+++ Представленные данные +++
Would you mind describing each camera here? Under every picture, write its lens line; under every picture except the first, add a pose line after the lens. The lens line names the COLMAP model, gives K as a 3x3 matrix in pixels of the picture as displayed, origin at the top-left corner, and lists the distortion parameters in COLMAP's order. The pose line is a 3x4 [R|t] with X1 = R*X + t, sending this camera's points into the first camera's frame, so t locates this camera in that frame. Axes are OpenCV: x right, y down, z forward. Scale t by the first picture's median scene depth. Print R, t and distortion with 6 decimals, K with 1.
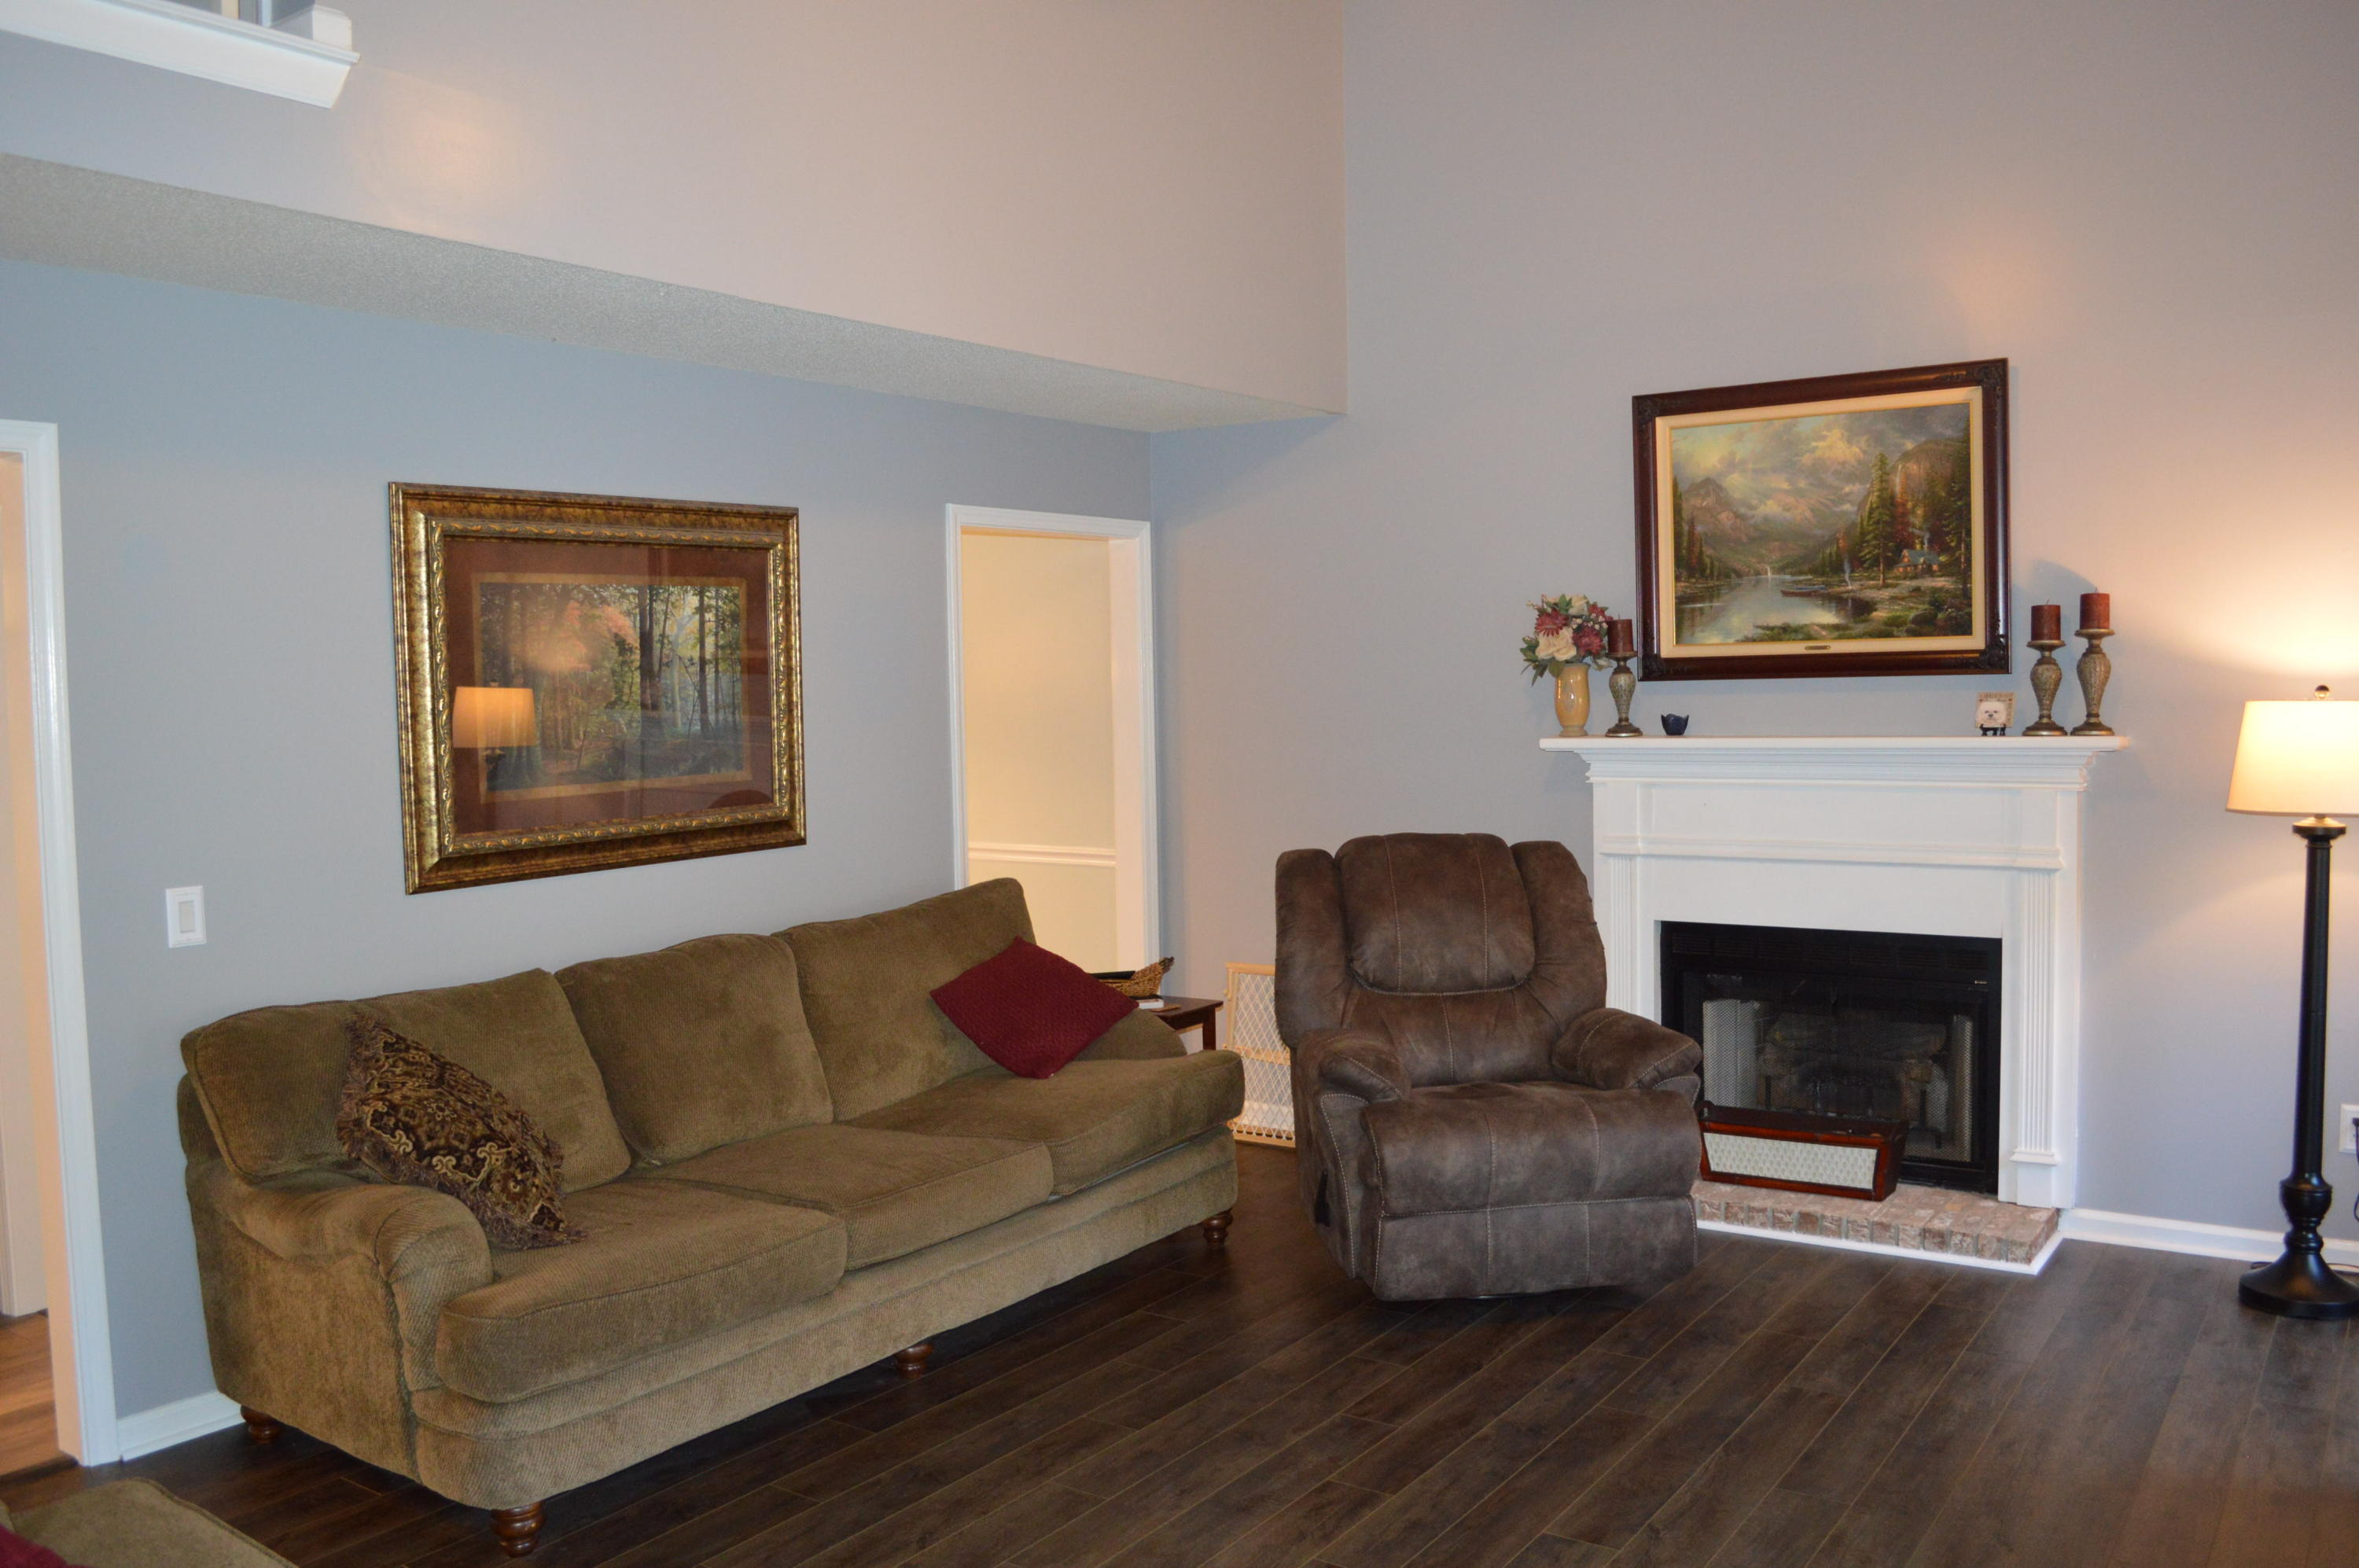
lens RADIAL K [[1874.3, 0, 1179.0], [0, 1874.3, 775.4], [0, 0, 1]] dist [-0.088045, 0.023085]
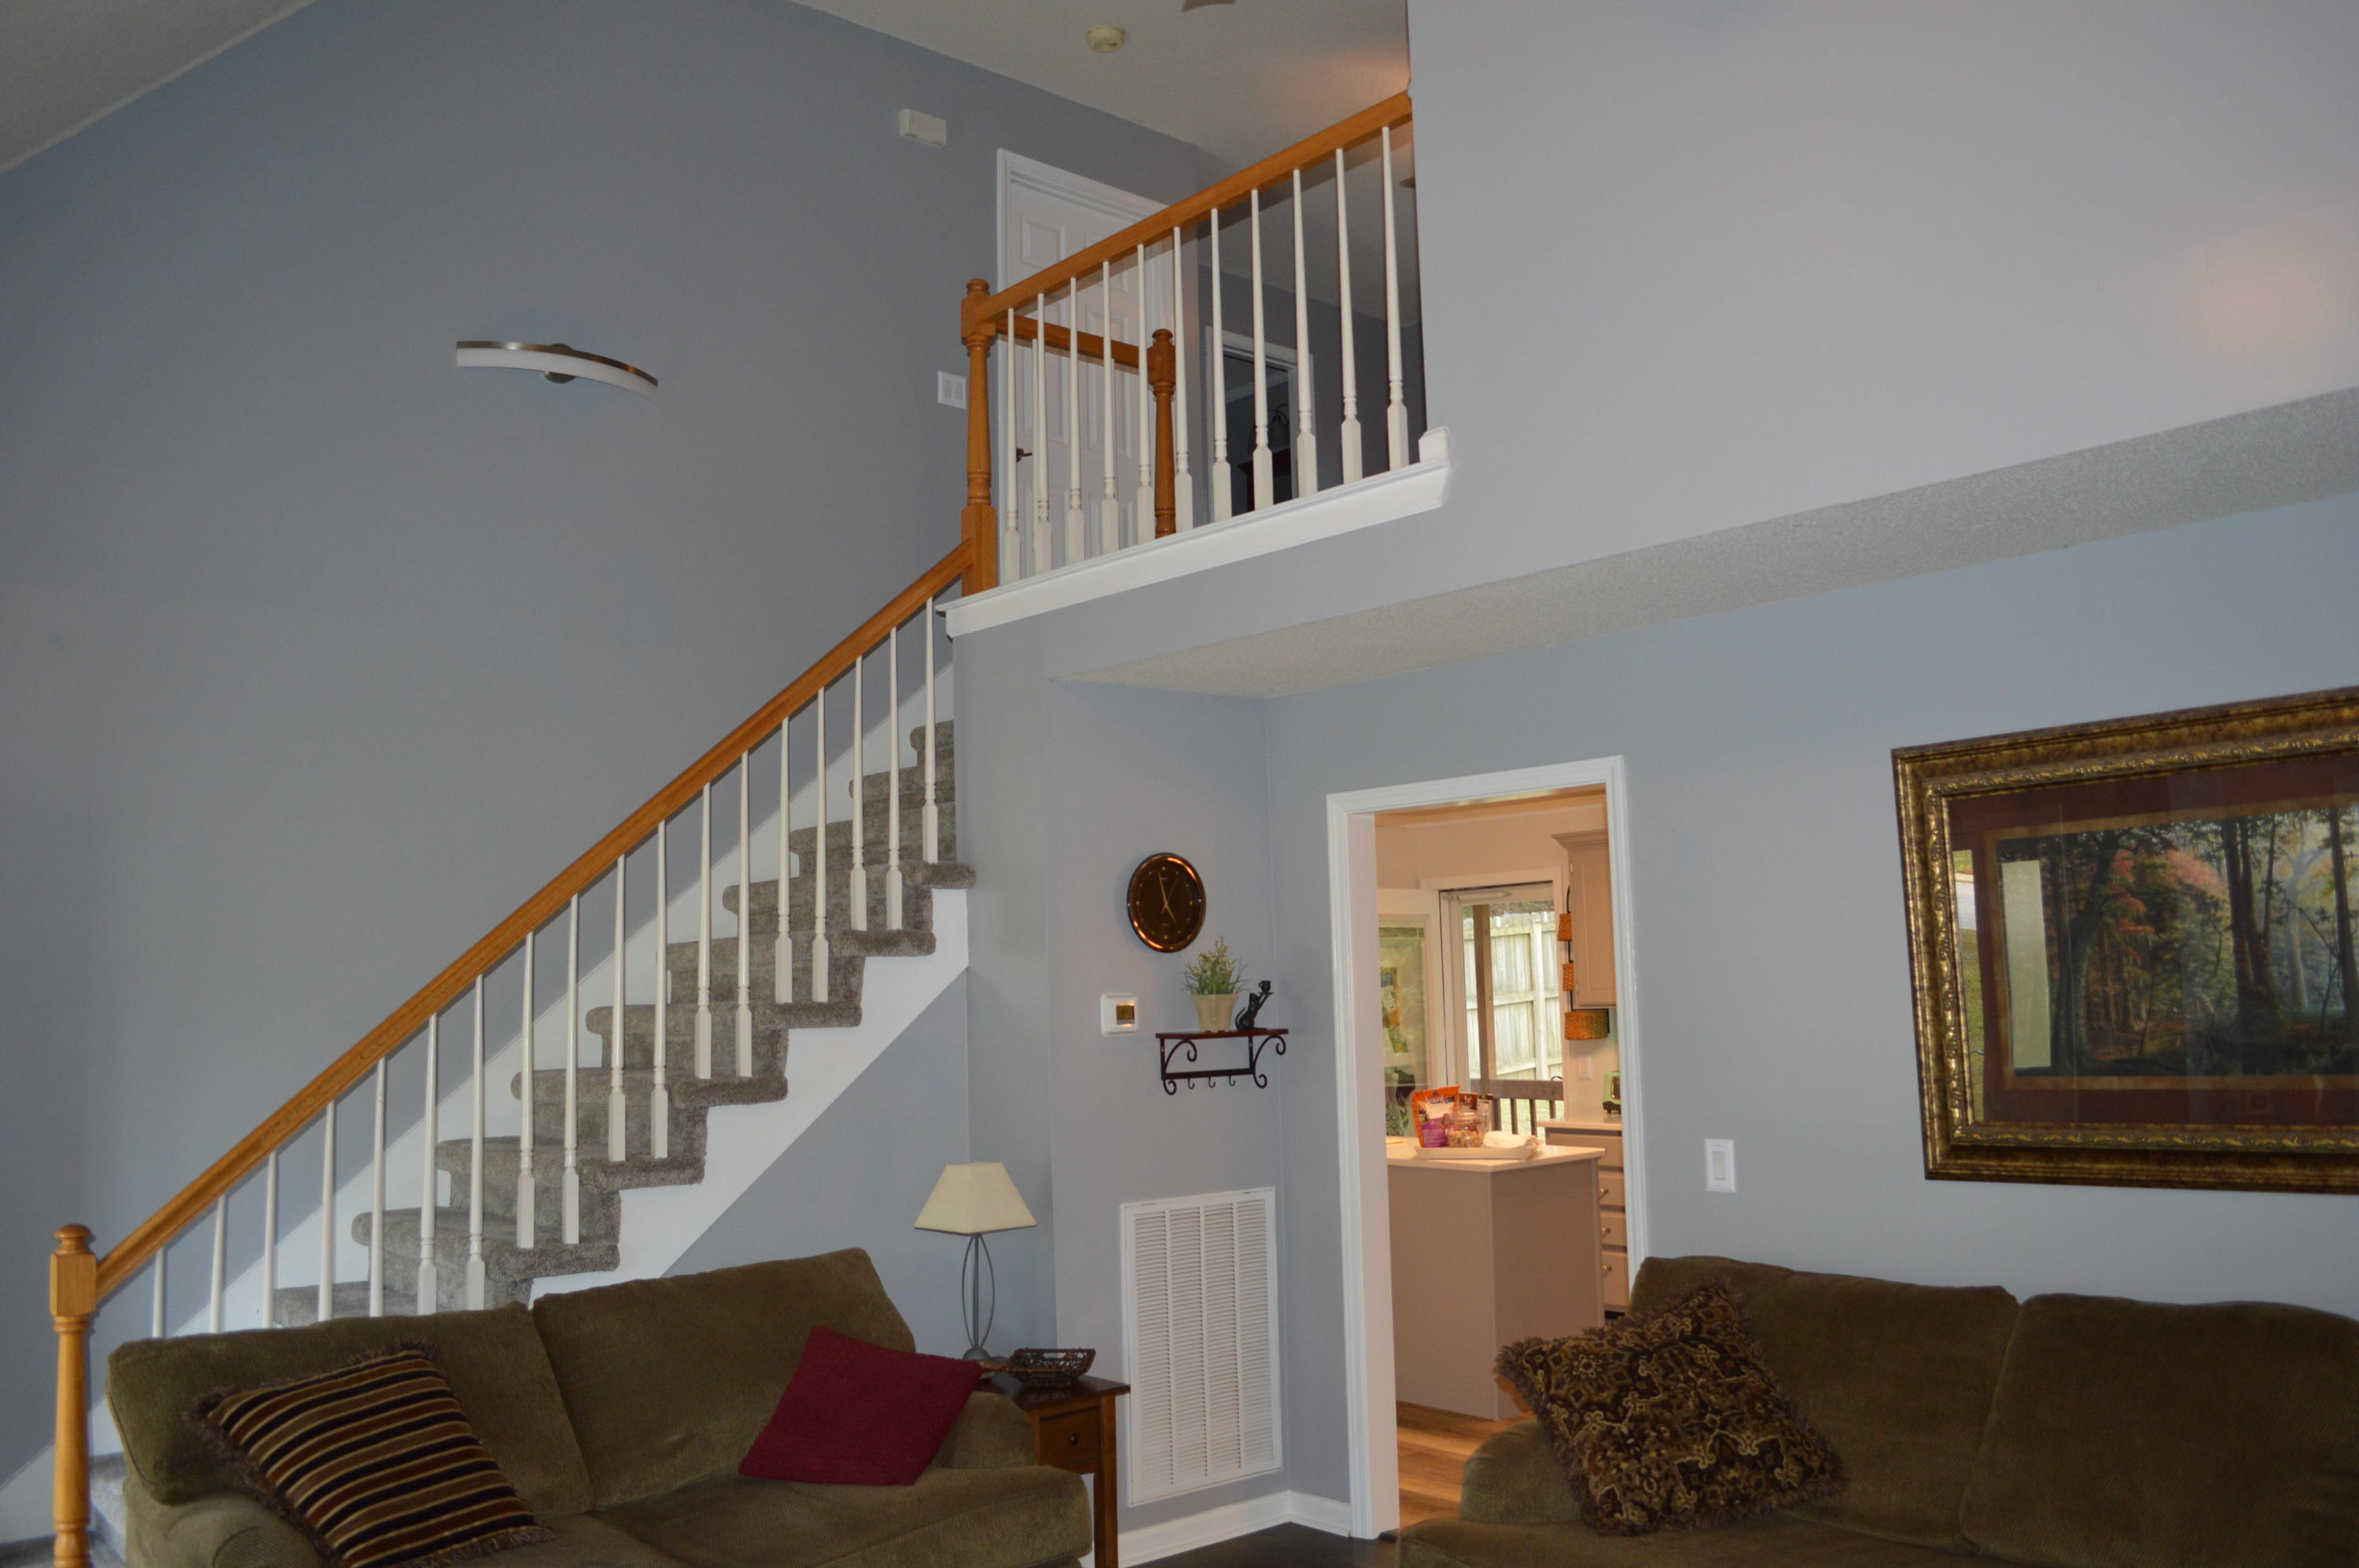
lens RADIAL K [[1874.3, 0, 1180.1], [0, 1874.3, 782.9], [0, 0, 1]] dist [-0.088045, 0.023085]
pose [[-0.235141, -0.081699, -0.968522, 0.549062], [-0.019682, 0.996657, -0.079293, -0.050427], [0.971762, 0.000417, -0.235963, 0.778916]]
+++
= Что требуется =
Переименуйте в листинге «lens line» в «optics line» и приведите весь листинг заново, больше ничего не меняя. Изображения в ответ не включайте.

= Выполненное задание =
Would you mind describing each camera here? Under every picture, write its optics line; under every picture except the first, add a pose line after the lens. The optics line names the COLMAP model, gives K as a 3x3 matrix in pixels of the picture as displayed, origin at the top-left corner, and lists the distortion parameters in COLMAP's order. The pose line is a 3x4 [R|t] with X1 = R*X + t, sending this camera's points into the first camera's frame, so t locates this camera in that frame. Axes are OpenCV: x right, y down, z forward. Scale t by the first picture's median scene depth. Print R, t and distortion with 6 decimals, K with 1.
lens RADIAL K [[1874.3, 0, 1179.0], [0, 1874.3, 775.4], [0, 0, 1]] dist [-0.088045, 0.023085]
lens RADIAL K [[1874.3, 0, 1180.1], [0, 1874.3, 782.9], [0, 0, 1]] dist [-0.088045, 0.023085]
pose [[-0.235141, -0.081699, -0.968522, 0.549062], [-0.019682, 0.996657, -0.079293, -0.050427], [0.971762, 0.000417, -0.235963, 0.778916]]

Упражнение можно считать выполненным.